Sample acceleration clause:
In the event of default in the payment of any of the said installments or said interest when due as herein provided, time being of the essence hereof, the holder of this note may, without notice or demand, declare the entire principal sum then unpaid immediately due and payable.
Merger and integration clause (Entire agreement clause)
This clause basically states the entire agreement between the parties has been completely memorialized in the words of the contract. Thus, if there were ever a dispute as to the purpose of the contract, or the expected performance of the parties, a judge would only look to the language of the contract to decide the case. For example, say you agreed to buy goods from a merchant who would deliver them to you on a certain date. If a contract for this sale of goods included a merger and integration clause, the merchant would be precluded from later claiming you had agreed accept the goods on a different date. The contract language trumps whatever other agreements you may have had.
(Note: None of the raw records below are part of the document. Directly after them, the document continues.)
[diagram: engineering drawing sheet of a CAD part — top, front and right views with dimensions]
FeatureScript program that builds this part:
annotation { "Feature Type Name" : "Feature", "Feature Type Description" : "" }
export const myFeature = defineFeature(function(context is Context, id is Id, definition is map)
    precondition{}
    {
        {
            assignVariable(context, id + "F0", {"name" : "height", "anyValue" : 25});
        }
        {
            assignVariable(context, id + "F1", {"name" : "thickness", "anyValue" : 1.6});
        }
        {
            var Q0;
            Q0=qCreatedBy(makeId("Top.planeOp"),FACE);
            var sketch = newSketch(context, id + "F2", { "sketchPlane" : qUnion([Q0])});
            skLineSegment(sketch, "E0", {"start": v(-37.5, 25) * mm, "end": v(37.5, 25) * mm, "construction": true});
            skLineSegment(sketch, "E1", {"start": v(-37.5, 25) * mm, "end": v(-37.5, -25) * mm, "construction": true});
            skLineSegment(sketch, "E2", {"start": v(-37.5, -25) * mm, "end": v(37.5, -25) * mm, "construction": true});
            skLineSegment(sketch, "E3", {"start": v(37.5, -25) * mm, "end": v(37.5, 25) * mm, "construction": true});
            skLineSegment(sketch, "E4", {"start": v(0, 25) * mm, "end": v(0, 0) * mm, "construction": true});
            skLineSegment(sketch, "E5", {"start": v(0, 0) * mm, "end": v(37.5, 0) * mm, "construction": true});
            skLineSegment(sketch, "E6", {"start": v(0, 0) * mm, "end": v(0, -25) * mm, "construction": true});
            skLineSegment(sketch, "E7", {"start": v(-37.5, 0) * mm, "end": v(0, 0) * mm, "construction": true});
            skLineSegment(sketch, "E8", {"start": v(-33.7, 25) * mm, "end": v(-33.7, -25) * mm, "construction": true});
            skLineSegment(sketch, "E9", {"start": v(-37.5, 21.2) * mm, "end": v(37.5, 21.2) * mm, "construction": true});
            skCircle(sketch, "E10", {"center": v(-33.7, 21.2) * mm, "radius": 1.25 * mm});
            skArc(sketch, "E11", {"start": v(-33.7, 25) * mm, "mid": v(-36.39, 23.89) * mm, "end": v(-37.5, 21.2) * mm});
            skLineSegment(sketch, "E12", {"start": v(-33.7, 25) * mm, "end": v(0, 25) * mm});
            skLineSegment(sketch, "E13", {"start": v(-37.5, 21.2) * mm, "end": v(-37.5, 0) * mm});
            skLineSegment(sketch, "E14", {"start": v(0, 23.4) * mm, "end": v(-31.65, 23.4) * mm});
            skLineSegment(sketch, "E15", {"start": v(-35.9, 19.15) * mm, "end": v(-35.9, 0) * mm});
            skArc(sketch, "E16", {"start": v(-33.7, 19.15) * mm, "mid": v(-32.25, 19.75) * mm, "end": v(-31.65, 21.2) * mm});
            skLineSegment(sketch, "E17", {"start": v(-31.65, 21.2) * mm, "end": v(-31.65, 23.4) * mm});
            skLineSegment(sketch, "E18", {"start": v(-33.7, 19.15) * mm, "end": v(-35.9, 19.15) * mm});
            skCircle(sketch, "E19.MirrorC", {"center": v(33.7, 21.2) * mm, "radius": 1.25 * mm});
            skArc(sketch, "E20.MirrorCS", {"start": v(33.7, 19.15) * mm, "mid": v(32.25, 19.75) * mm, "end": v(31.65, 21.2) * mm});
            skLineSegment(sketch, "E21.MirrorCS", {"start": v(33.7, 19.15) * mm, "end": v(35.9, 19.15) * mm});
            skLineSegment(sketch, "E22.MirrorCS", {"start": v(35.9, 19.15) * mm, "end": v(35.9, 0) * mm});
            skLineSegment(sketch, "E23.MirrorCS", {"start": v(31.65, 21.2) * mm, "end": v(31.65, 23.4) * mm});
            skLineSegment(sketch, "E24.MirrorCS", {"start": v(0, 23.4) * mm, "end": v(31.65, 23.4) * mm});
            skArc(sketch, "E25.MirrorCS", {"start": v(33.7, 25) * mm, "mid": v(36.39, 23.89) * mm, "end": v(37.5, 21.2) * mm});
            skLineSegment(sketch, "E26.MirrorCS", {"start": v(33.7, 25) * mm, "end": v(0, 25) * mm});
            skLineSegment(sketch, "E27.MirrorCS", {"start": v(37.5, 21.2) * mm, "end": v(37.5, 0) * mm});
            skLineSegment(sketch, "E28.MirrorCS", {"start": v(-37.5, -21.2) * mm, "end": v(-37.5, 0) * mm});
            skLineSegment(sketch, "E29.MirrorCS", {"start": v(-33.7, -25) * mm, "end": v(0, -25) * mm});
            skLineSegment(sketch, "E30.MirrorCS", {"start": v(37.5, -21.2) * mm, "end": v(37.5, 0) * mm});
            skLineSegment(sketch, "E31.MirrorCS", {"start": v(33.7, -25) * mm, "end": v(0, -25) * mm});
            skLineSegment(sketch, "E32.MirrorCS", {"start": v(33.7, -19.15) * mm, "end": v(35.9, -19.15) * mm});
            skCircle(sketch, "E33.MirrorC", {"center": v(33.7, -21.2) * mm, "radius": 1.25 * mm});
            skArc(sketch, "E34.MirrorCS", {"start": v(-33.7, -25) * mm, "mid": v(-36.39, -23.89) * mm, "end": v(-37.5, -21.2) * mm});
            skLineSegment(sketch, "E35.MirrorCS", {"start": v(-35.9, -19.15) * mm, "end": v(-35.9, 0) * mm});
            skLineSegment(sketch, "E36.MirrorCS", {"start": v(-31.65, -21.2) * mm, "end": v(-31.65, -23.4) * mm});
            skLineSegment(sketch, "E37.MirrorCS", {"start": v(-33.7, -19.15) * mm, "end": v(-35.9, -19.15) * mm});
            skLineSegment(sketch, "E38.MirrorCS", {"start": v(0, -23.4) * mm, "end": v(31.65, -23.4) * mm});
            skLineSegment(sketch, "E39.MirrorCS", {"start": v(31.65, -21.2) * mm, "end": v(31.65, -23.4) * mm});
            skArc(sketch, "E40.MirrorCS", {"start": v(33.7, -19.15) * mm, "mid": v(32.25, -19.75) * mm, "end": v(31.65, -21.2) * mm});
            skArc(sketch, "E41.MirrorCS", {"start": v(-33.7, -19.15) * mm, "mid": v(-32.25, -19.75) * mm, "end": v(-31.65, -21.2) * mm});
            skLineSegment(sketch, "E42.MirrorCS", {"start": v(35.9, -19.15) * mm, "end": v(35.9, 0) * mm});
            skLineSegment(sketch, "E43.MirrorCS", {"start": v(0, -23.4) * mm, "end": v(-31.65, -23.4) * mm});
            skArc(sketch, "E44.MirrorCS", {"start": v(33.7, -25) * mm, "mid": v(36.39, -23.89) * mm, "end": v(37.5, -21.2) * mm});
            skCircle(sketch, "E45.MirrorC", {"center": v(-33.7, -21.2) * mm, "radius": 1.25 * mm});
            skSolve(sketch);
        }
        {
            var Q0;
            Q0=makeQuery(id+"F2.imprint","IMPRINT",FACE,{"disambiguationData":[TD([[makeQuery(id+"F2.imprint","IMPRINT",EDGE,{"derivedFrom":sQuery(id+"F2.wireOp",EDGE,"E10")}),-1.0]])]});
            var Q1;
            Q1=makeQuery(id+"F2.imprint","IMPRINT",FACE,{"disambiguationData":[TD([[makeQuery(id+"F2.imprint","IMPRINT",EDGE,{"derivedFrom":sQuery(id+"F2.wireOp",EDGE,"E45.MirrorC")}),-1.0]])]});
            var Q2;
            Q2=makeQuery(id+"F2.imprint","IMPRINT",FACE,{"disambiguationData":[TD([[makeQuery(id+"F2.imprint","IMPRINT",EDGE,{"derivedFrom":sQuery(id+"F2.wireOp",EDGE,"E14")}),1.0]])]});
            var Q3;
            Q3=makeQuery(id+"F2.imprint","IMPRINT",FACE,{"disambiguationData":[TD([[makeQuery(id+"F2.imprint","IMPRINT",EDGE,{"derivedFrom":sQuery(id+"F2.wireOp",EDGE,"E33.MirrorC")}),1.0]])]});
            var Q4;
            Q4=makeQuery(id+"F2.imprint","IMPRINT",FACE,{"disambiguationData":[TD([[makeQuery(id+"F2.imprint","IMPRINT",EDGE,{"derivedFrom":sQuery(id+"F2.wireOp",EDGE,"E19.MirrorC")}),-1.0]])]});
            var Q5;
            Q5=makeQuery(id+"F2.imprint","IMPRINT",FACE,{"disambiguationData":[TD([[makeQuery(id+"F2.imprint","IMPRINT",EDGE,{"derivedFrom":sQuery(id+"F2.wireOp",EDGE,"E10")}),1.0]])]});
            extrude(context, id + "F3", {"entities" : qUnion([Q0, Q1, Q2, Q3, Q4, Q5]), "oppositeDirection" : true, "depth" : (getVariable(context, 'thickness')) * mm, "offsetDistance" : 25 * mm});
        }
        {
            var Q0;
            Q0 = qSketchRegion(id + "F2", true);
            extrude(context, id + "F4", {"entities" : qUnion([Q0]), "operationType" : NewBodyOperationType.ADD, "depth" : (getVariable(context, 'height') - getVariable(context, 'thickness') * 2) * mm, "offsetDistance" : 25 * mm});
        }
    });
There is at least one exception worth knowing. In a dispute over a contract that includes a merger and acquisition clause a judge may allow in outside evidence in order to clear up language ambiguities, or to determine whether fraud was committed. However, outside evidence will not be admitted into court to directly contradict the written contract’s terms. For example, if during the signing of a contract one person thought the word “Soda” included fruit juices whereas the other party thought it included only carbonated beverages, outside evidence may be admissible and useful to clear up the initial confusion.
When faced with a contract that includes a merger and integration clause, it may be helpful to have a third party review the contract for ambiguities or missing elements. You may know what soda means, but without a clearly expressed definition the word is open to interpretation.
Sample merger and acquisition clause:
This Agreement and exhibits attached hereto constitute the entire agreement between the contracting parties concerning the subject matter hereof. All prior agreements, discussions, representations, warranties, and covenants are merged herein. There are no warranties, representations, covenants, or agreements, express or implied, between the parties except those expressly set forth in this agreement. This agreement may only be amended by a written document duly executed by all parties.
As a general rule, all contract terms and conditions are negotiable. If you ever have a question regarding what something in the contract means, it would be wise to research its meaning and consequences before signing. Ignorance of the law is not an excuse that will allow you to break a contract after it’s signed.